A couple of disclaimers are important here. First, just because I use the term fully functioning adult, doesn’t mean you might not see yourself as having one or more areas of immaturity. All of us, no matter what kind of parental guidance or support we may or may not have had, have some immaturities in our personality. Secondly, the goal is not to point the finger at any one person of your youth as having caused these immaturities. Our primary caretakers, for better or worse, did the best they could.

Attachment or bonding is the first stage of development and pertains to the person’s ability to create a close and intimate relationship with others. The baby forms an attachment with the mother, warms to her smile, imitates her facial expression, and leans on her for soothing and comfort in times of distress. This first development stage is very important in our lifetime, especially as we mature and find ourselves seeking romantic relationship with the opposite sex. The ability to bond with others is the foundation of life and breathes meaning and purpose into all we do.

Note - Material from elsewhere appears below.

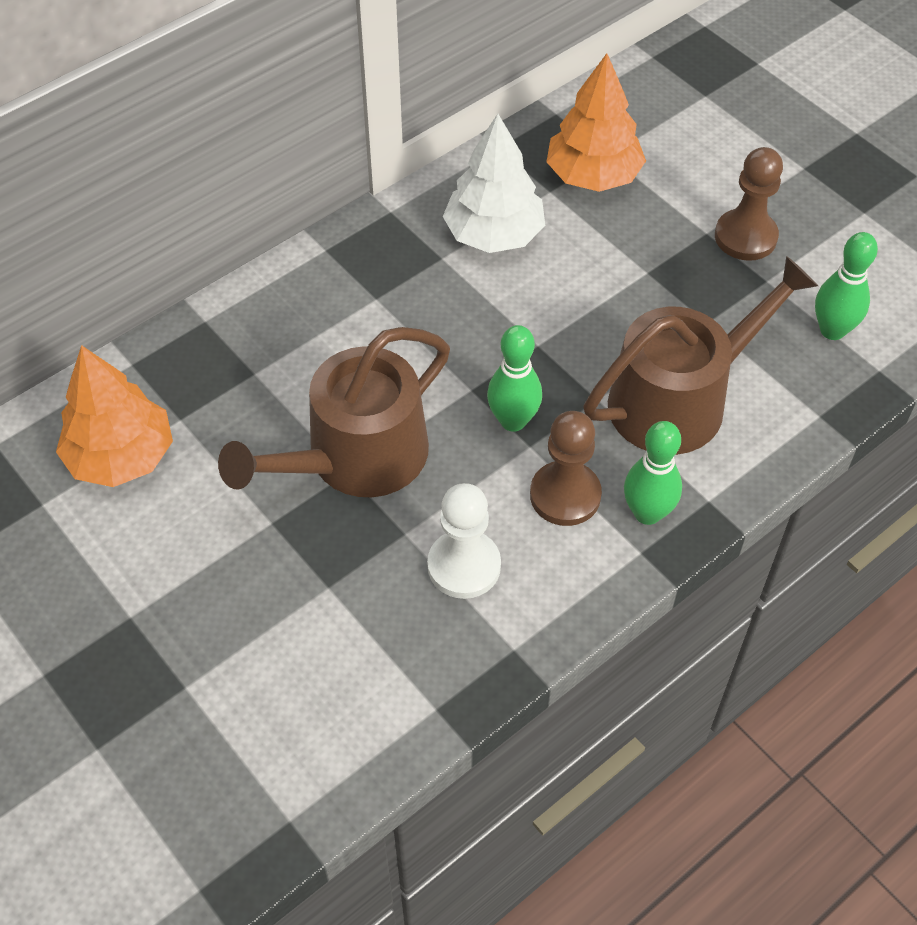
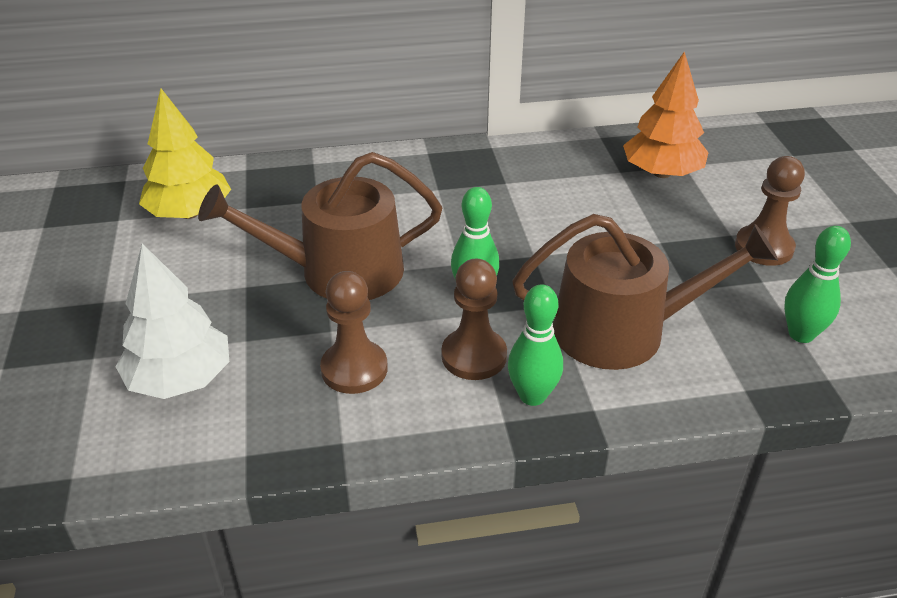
camera: 30 degrees right, 15 degrees down
(121, 456) = (190, 213): orange tree -> yellow tree
(464, 566) = (354, 369): white pawn -> brown pawn
(494, 234) = (556, 182): white tree -> white tree (180, 379)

Separation or boundaries is the second stage of development and pertains to the person’s ability to define themselves separately from others. This is the core of individuality and personal identity. This says what we are and what we are not. The baby begins to think for herself. She starts to have her own opinions, separate from mother, and she starts to assert her wants and needs with little patience for their gratification. The ability to set boundaries retains our sense of who we think we are without feeling guilt or remorse for not living up to someone else’s idea of who we are.

Integration is the third stage of development and pertains to the person’s ability to join together the good and bad in ourselves and others. This is a crucial step in our development as the world does not exist in polar opposites of good and bad people. Rather what we see is that good and bad exist in most things and the ability to tolerate these two emotional extremes means we are better able to deal with our own imperfections as well as others, we are able to be more forgiving when mistakes occur, and we are able to tolerate conflicting feelings towards ourselves and others.

Finally, the last stage of development is called adulthood. This pertains to the person’s ability to relate to others as equals, to understand ones capabilities, and to exert ones will to accomplish tasks in an adult world.

The next post will look more deeply into attachment and bonding and the three primary tasks needed to have close, intimate relationships as adults.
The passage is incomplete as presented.